::: The input :::

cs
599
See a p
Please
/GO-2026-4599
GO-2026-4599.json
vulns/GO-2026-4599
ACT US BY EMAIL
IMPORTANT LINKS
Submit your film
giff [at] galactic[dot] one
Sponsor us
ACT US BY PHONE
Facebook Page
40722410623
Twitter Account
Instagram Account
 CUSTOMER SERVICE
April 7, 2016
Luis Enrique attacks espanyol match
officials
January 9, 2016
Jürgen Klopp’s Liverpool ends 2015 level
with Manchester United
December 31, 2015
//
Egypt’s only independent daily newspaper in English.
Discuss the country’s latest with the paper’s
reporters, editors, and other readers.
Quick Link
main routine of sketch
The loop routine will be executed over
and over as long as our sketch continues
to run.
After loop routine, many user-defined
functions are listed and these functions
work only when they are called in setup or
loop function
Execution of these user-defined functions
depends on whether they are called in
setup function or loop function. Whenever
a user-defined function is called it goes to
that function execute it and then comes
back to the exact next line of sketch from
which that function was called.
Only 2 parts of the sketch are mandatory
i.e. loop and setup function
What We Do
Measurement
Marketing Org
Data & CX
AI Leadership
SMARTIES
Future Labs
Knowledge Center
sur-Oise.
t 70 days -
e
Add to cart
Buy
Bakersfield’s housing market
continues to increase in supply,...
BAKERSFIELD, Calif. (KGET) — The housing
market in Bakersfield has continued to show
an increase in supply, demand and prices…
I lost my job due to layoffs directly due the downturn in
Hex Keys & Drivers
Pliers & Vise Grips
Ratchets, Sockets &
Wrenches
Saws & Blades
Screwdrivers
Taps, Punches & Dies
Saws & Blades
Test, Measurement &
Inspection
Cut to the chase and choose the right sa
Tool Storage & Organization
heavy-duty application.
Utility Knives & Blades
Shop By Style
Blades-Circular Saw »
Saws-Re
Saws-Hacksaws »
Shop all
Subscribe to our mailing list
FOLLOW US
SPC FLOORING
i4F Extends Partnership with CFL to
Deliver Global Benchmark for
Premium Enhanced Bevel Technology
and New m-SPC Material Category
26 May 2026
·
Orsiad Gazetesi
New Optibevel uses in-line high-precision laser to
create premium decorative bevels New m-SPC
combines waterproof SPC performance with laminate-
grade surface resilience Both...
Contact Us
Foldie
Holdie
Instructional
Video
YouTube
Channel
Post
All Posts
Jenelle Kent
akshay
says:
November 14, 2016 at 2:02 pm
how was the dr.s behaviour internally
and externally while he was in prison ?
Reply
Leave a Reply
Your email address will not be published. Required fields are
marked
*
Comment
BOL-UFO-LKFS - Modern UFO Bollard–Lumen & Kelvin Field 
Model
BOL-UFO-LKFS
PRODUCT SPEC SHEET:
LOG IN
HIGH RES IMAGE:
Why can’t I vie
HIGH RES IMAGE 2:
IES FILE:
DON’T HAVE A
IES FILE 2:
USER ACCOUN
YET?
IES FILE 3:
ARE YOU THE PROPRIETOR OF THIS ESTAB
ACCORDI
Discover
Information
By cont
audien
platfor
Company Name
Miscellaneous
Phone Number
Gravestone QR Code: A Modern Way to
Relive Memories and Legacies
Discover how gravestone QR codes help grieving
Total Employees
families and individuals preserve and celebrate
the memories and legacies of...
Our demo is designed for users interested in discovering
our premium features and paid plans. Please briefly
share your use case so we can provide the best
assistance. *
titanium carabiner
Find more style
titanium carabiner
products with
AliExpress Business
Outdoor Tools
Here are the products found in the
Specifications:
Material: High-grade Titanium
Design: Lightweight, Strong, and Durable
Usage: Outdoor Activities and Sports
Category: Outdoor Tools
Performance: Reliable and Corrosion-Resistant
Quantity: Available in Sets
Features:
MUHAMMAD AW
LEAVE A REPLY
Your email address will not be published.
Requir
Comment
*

:::

Exercise prompt »
Please convert every line of the listing above into a JSON list of strings, one string per line, leaving out any blank lines.

Response to the exercise »
[
  "cs",
  "599",
  "See a p",
  "Please",
  "/GO-2026-4599",
  "GO-2026-4599.json",
  "vulns/GO-2026-4599",
  "ACT US BY EMAIL",
  "IMPORTANT LINKS",
  "Submit your film",
  "giff [at] galactic[dot] one",
  "Sponsor us",
  "ACT US BY PHONE",
  "Facebook Page",
  "40722410623",
  "Twitter Account",
  "Instagram Account",
  " CUSTOMER SERVICE",
  "April 7, 2016",
  "Luis Enrique attacks espanyol match",
  "officials",
  "January 9, 2016",
  "Jürgen Klopp’s Liverpool ends 2015 level",
  "with Manchester United",
  "December 31, 2015",
  "//",
  "Egypt’s only independent daily newspaper in English.",
  "Discuss the country’s latest with the paper’s",
  "reporters, editors, and other readers.",
  "Quick Link",
  "main routine of sketch",
  "The loop routine will be executed over",
  "and over as long as our sketch continues",
  "to run.",
  "After loop routine, many user-defined",
  "functions are listed and these functions",
  "work only when they are called in setup or",
  "loop function",
  "Execution of these user-defined functions",
  "depends on whether they are called in",
  "setup function or loop function. Whenever",
  "a user-defined function is called it goes to",
  "that function execute it and then comes",
  "back to the exact next line of sketch from",
  "which that function was called.",
  "Only 2 parts of the sketch are mandatory",
  "i.e. loop and setup function",
  "What We Do",
  "Measurement",
  "Marketing Org",
  "Data & CX",
  "AI Leadership",
  "SMARTIES",
  "Future Labs",
  "Knowledge Center",
  "sur-Oise.",
  "t 70 days -",
  "e",
  "Add to cart",
  "Buy",
  "Bakersfield’s housing market",
  "continues to increase in supply,...",
  "BAKERSFIELD, Calif. (KGET) — The housing",
  "market in Bakersfield has continued to show",
  "an increase in supply, demand and prices…",
  "I lost my job due to layoffs directly due the downturn in",
  "Hex Keys & Drivers",
  "Pliers & Vise Grips",
  "Ratchets, Sockets &",
  "Wrenches",
  "Saws & Blades",
  "Screwdrivers",
  "Taps, Punches & Dies",
  "Saws & Blades",
  "Test, Measurement &",
  "Inspection",
  "Cut to the chase and choose the right sa",
  "Tool Storage & Organization",
  "heavy-duty application.",
  "Utility Knives & Blades",
  "Shop By Style",
  "Blades-Circular Saw »",
  "Saws-Re",
  "Saws-Hacksaws »",
  "Shop all",
  "Subscribe to our mailing list",
  "FOLLOW US",
  "SPC FLOORING",
  "i4F Extends Partnership with CFL to",
  "Deliver Global Benchmark for",
  "Premium Enhanced Bevel Technology",
  "and New m-SPC Material Category",
  "26 May 2026",
  "·",
  "Orsiad Gazetesi",
  "New Optibevel uses in-line high-precision laser to",
  "create premium decorative bevels New m-SPC",
  "combines waterproof SPC performance with laminate-",
  "grade surface resilience Both...",
  "Contact Us",
  "Foldie",
  "Holdie",
  "Instructional",
  "Video",
  "YouTube",
  "Channel",
  "Post",
  "All Posts",
  "Jenelle Kent",
  "akshay",
  "says:",
  "November 14, 2016 at 2:02 pm",
  "how was the dr.s behaviour internally",
  "and externally while he was in prison ?",
  "Reply",
  "Leave a Reply",
  "Your email address will not be published. Required fields are",
  "marked",
  "*",
  "Comment",
  "BOL-UFO-LKFS - Modern UFO Bollard–Lumen & Kelvin Field ",
  "Model",
  "BOL-UFO-LKFS",
  "PRODUCT SPEC SHEET:",
  "LOG IN",
  "HIGH RES IMAGE:",
  "Why can’t I vie",
  "HIGH RES IMAGE 2:",
  "IES FILE:",
  "DON’T HAVE A",
  "IES FILE 2:",
  "USER ACCOUN",
  "YET?",
  "IES FILE 3:",
  "ARE YOU THE PROPRIETOR OF THIS ESTAB",
  "ACCORDI",
  "Discover",
  "Information",
  "By cont",
  "audien",
  "platfor",
  "Company Name",
  "Miscellaneous",
  "Phone Number",
  "Gravestone QR Code: A Modern Way to",
  "Relive Memories and Legacies",
  "Discover how gravestone QR codes help grieving",
  "Total Employees",
  "families and individuals preserve and celebrate",
  "the memories and legacies of...",
  "Our demo is designed for users interested in discovering",
  "our premium features and paid plans. Please briefly",
  "share your use case so we can provide the best",
  "assistance. *",
  "titanium carabiner",
  "Find more style",
  "titanium carabiner",
  "products with",
  "AliExpress Business",
  "Outdoor Tools",
  "Here are the products found in the",
  "Specifications:",
  "Material: High-grade Titanium",
  "Design: Lightweight, Strong, and Durable",
  "Usage: Outdoor Activities and Sports",
  "Category: Outdoor Tools",
  "Performance: Reliable and Corrosion-Resistant",
  "Quantity: Available in Sets",
  "Features:",
  "MUHAMMAD AW",
  "LEAVE A REPLY",
  "Your email address will not be published.",
  "Requir",
  "Comment",
  "*"
]